Pero hubo más. Hasta convertir a España en esa singularidad que luce con orgullo, al igual que su fiesta «cultural» (los toros), la sangría y el sol en propiedad. Los atentados salafistas del 11S en EEUU fueron la ocasión. Entonces, Washington extendió la que llamaron «guerra contra el terrorismo». Y abrió una espita que encandiló a Madrid. Aznar aprovechó la ocasión para pedir una «alianza por las libertades», e incluir el conflicto vasco en la ecuación mundial. La primera medida fue de la Unión Europea que, por primera vez desde su creación, acuñó una definición, con un apartado al gusto hispano: «Obligar indebidamente a los gobiernos o a una organización internacional a realizar un acto o a abstenerse de hacerlo». El agresor se podía convertir en víctima.

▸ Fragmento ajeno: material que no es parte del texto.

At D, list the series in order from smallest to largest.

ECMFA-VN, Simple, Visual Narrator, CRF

Entre las nuevas medidas adoptadas por el Gobierno de EEUU se encontraba la lista de «grupos terroristas» que anualmente elabora el Departamento de Estado. ETA había sido introducida en 1997. Ese año de 2001, con la orden ejecutiva 13224, eran 22 las organizaciones mundiales incluidas, entre las cuales estaba nuevamente ETA. Un nuevo objetivo: el control sobre posibles fuentes económicas. El secretario del Tesoro Paul O’Neill, lo explicó: «Los bancos extranjeros que sigan manejando dinero de terroristas se arriesgan a que congelemos sus actividades o a que les prohibamos operar en Estados Unidos».

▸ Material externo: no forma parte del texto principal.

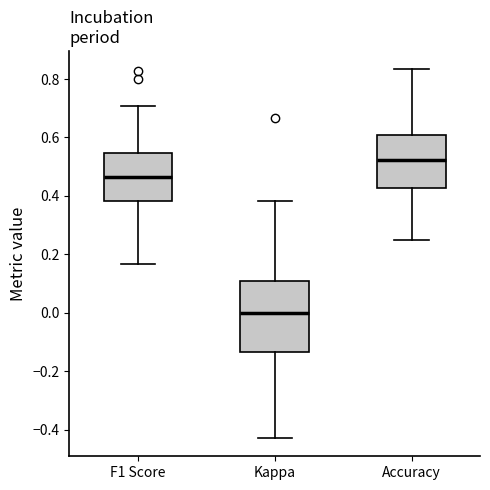

Which box is the tallest, from its lower edge to its upper edge?

Kappa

La novedad de la orden 13224 refería, por vez primera, a la introducción en las listas de nombres. Se trataba de «Terroristas Globales Especialmente Designados». Y en esa primera lista mundial era notoria la mano de Madrid: de 35 señalados, 21 eran acusados de vinculación con ETA, aunque algunos de ellos pertenecían a otras estructuras como Ekin o Jarrai. El resto eran libaneses, kuwaitíes y saudíes. En 2001, la población mundial era de 6.100 millones de personas. La vasca, en cambio, unos tres millones. Y resultaba que la mayoría absoluta de los «terroristas» eran de origen vasco. Una desproporción ilógica, un delirio.

El hecho tiene sus consecuencias. En veinte años, la lista fue engrosando con más vascos que, por cierto, muchos de ellos se encuentran en libertad. Sin embargo, sus derechos están restringidos. Entre otros, no pueden tener una cuenta en entidades financieras por la amenaza de Washington de retirar la licencia al banco que la abra. ¿Alguien da más? España, siempre a la cabeza.